Galician Refugees in Austria.

"It was terrible," she said in rather good English. "I was in America for a whole year. I saw Niagara Falls. Then shortly before the war broke out my mother wrote for me to come home. We had such a nice house, and such nice things in our house. They belonged to my ancestors. On the 4th of October we heard that the Russians were coming toward our village and that they were only forty kilometers away. We had already sent our best horses to the army. The ones left behind were sent to the village for the old people. My mother and father rode, and my husband and I walked or rather ran after them for two days as fast as we could. We hadn't time to take anything with us, and we had to leave even our glassware and silver behind. I had a new Persian lamb coat that I left hanging in the cupboard. We have never been able to go back to our homes since." She wept a little.

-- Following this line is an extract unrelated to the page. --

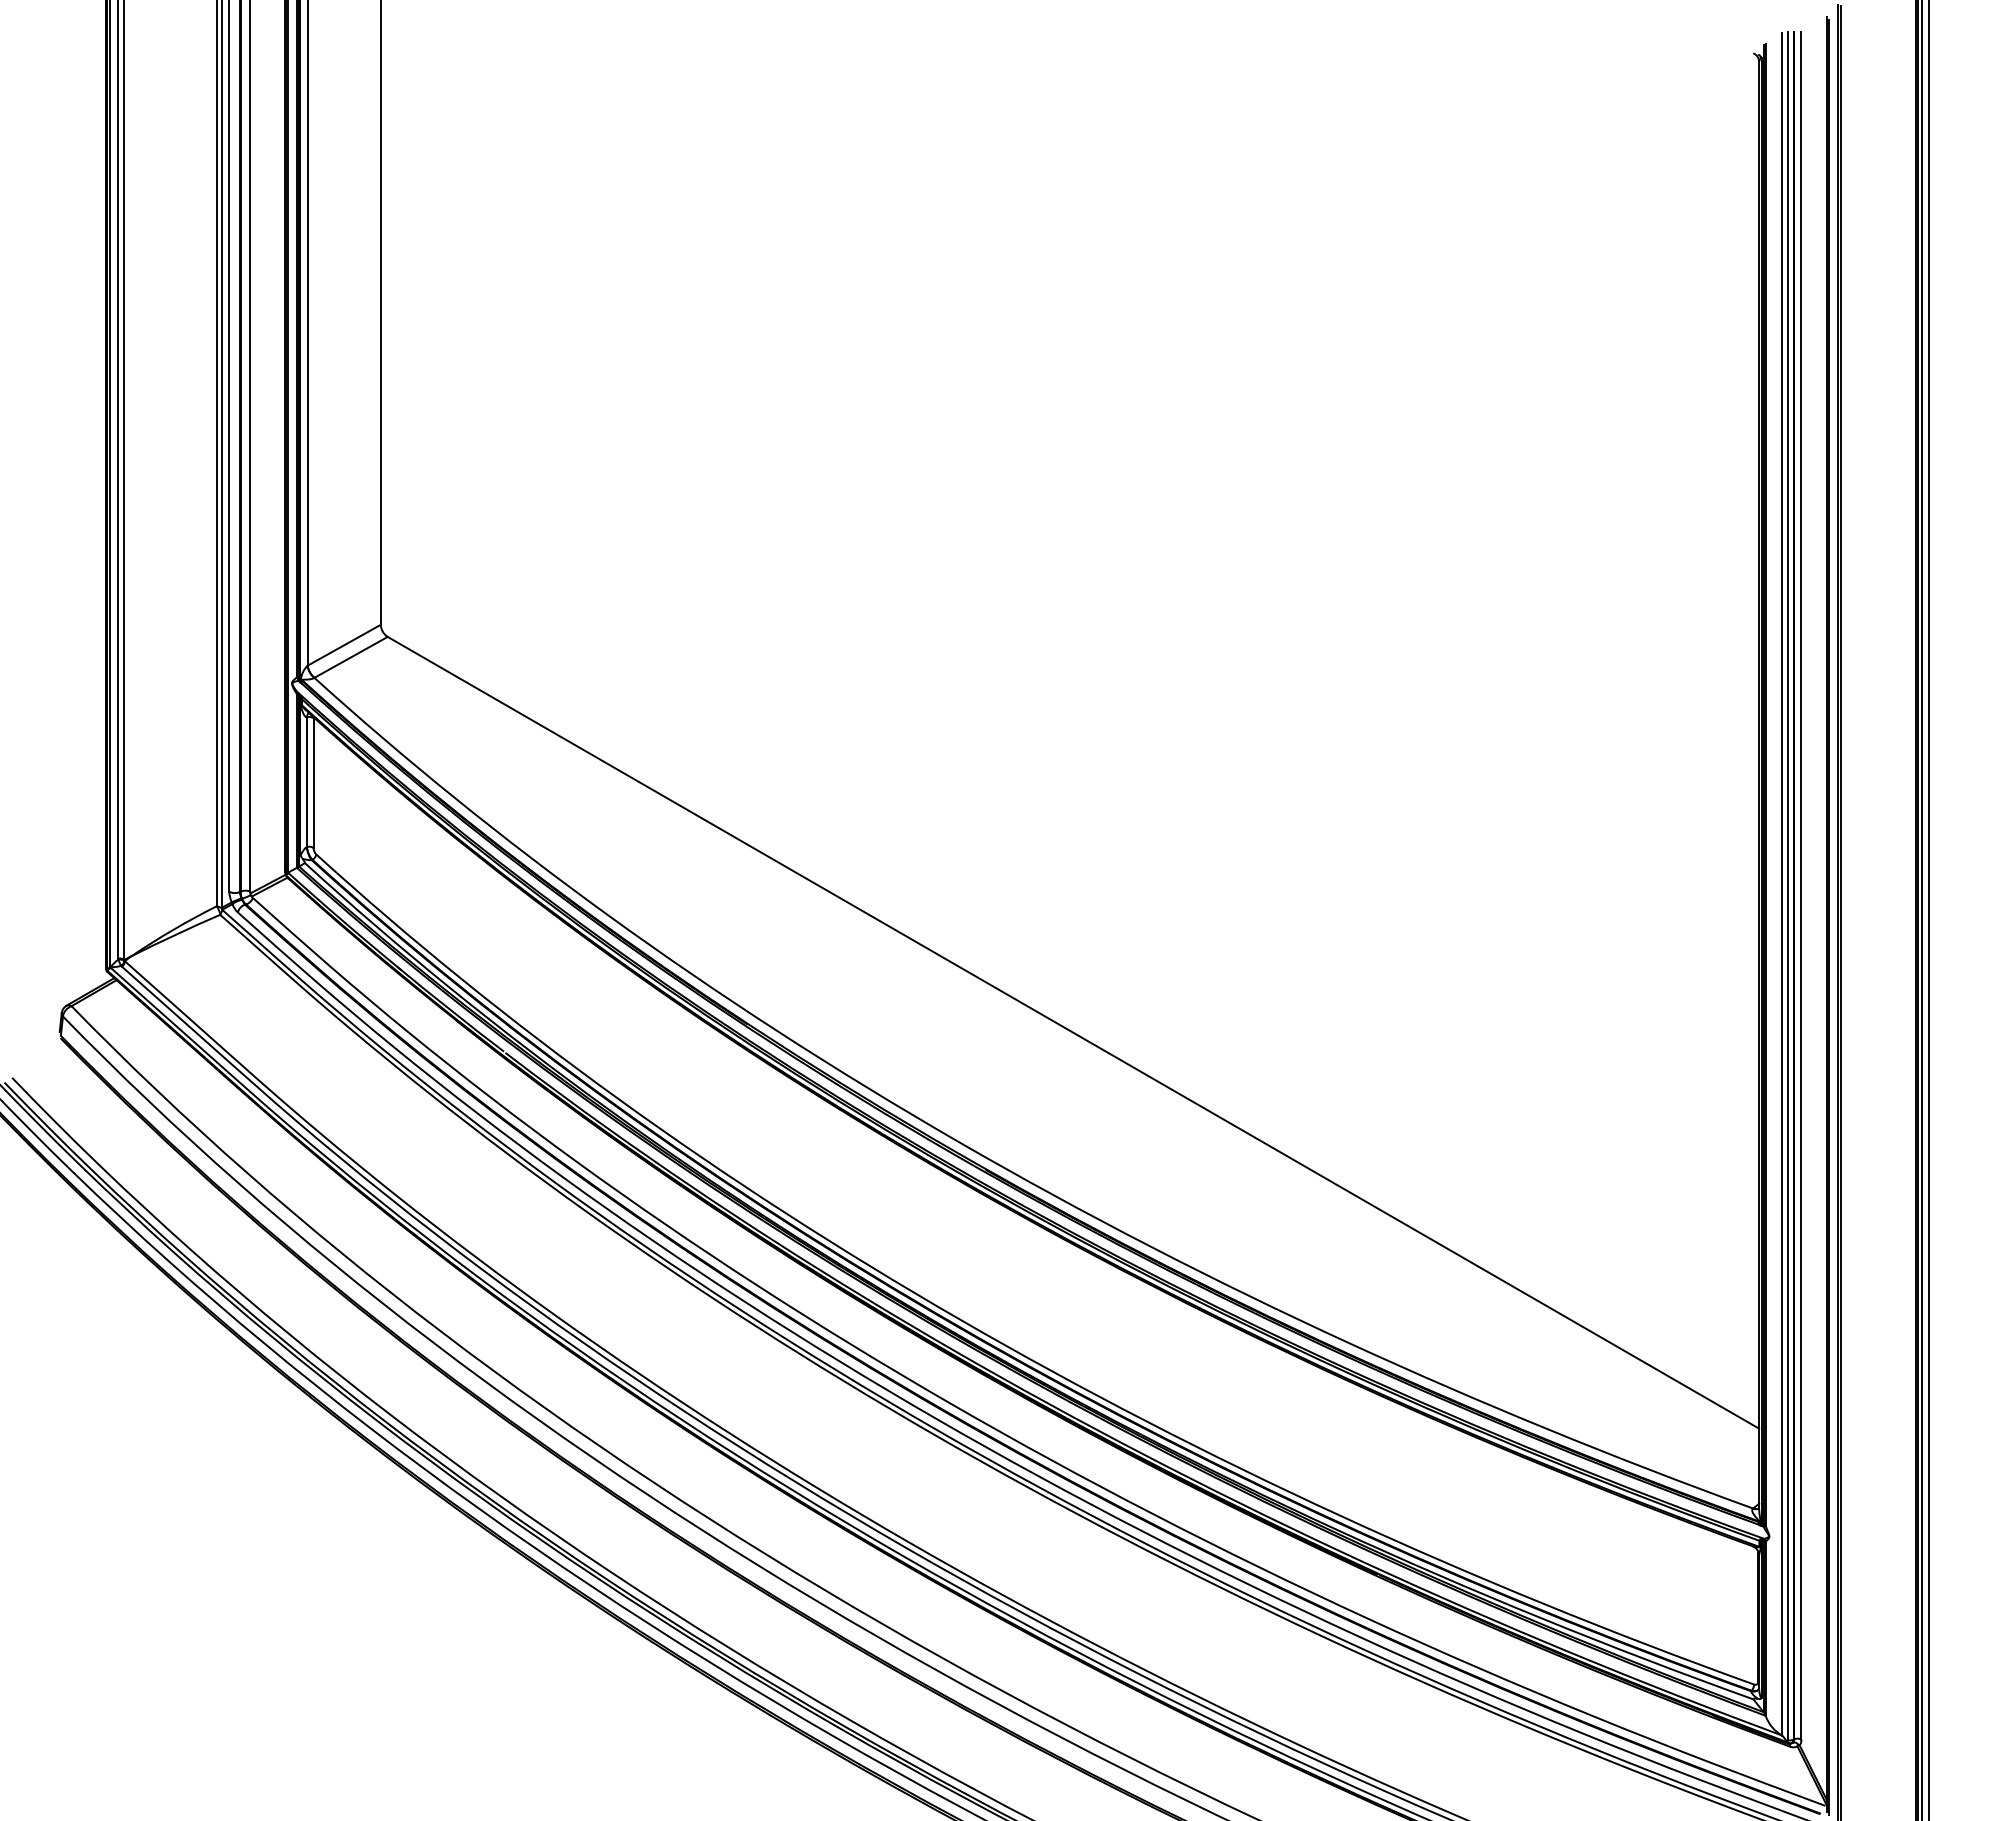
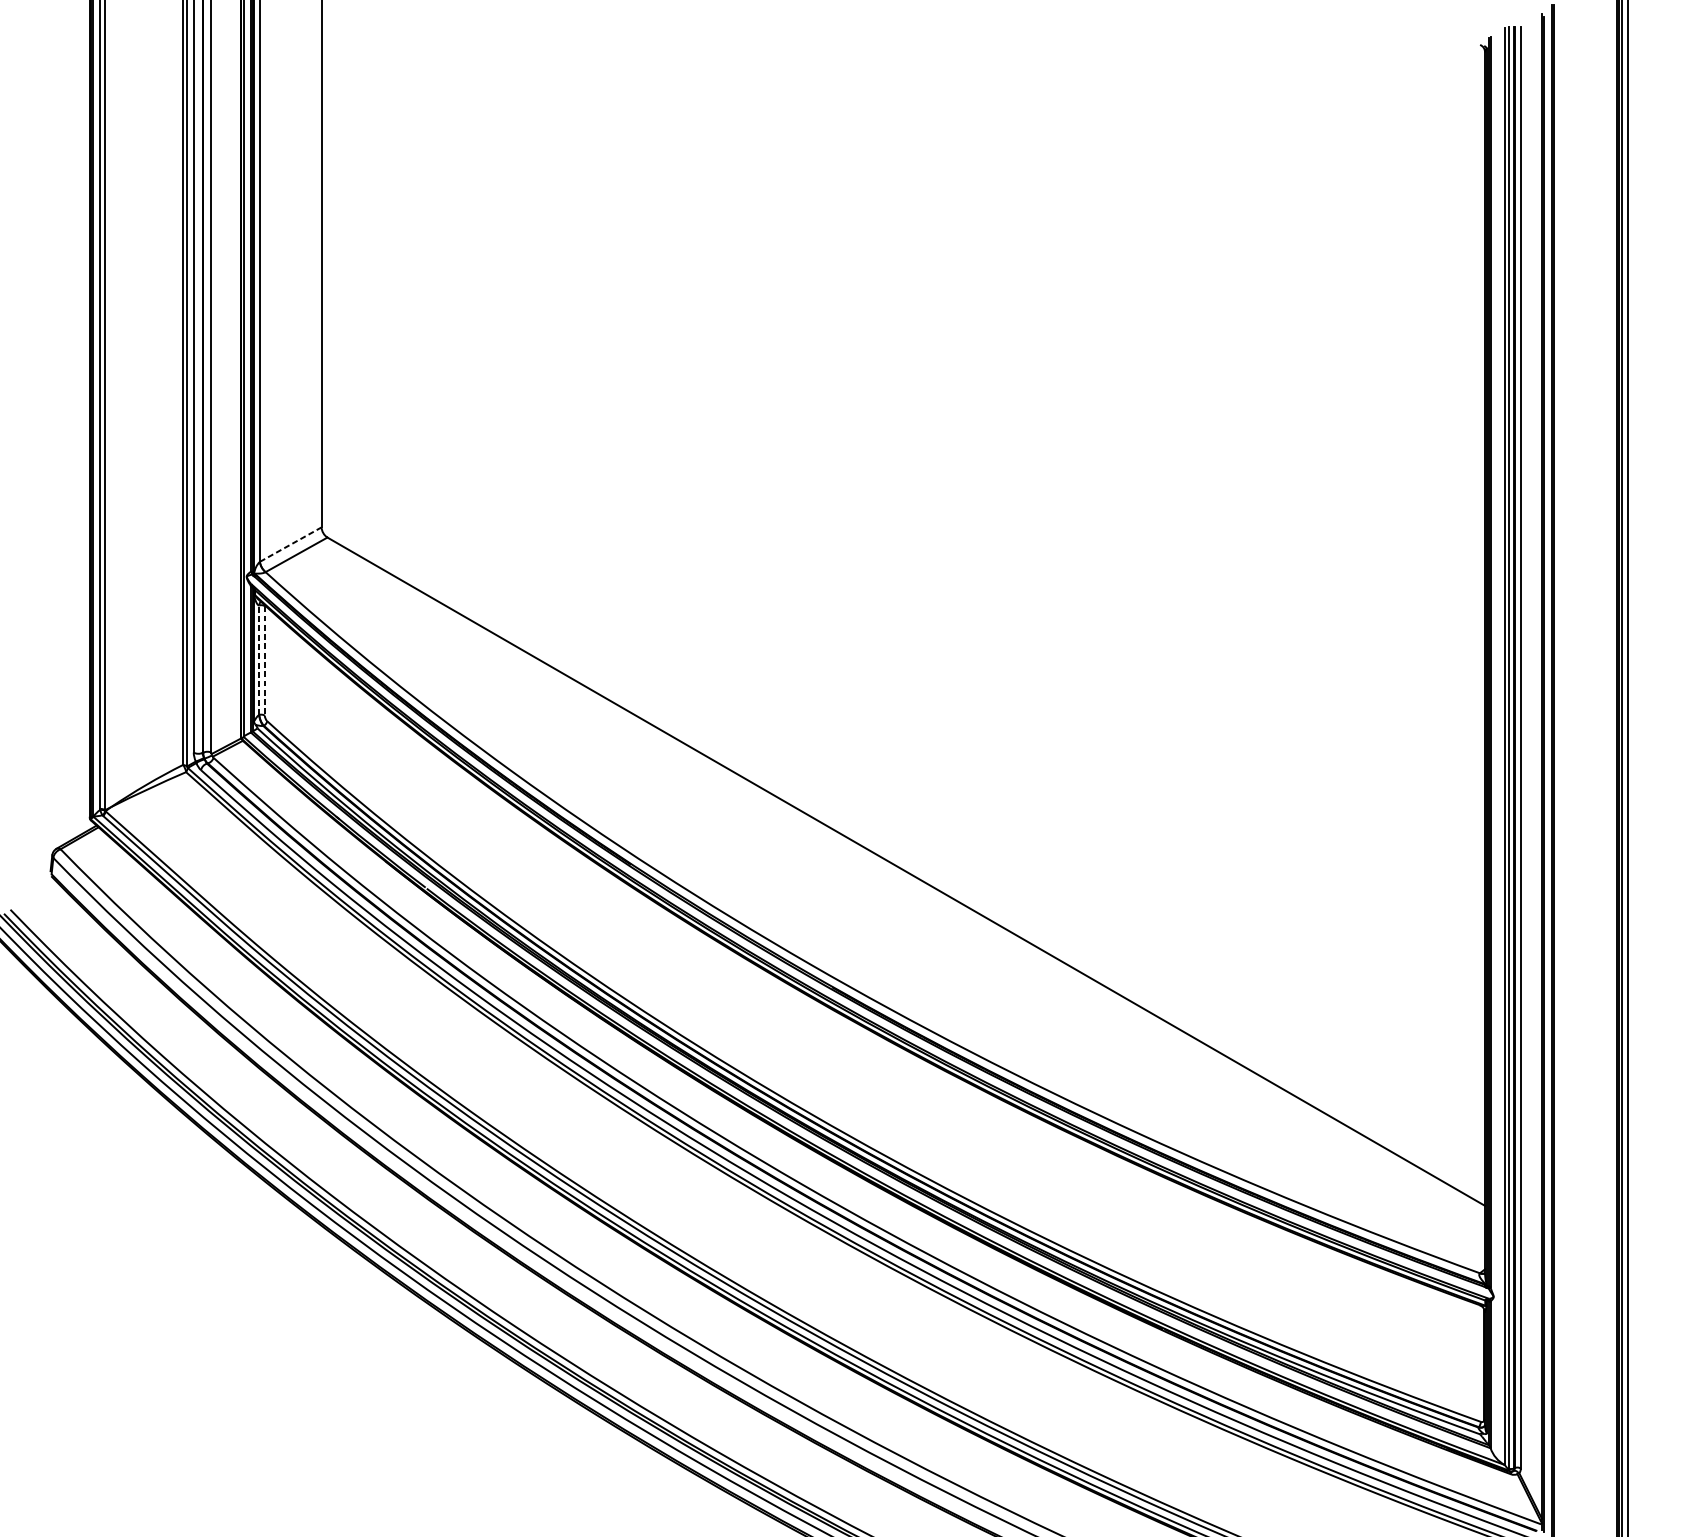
line: (344, 645) -> (290, 544), solid -> dashed
line: (307, 782) -> (259, 660), solid -> dashed
line: (313, 783) -> (264, 661), solid -> dashed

It was ten o'clock when we came to Vienna. We had a hard time getting a cab, and when we did get one it rattled over the stones as though it had no rubber on its wheels. The first thing we had to do the next morning was to go to the police, and it took us the whole morning until two o'clock in the afternoon to get registered. There were only two clerks and about fifty people waiting. We came in turns, and if any one tried to get in ahead of his turn the rest of us howled, "Wait your turn." One fat, important-looking foreigner tried to get into the clerk's room without waiting. Three men waiters jumped up and turned him out. This pleased the rest of us and we all giggled with glee.

Uniform of a Viennese Red Cross Girl, Field Gray Trimmed in Red.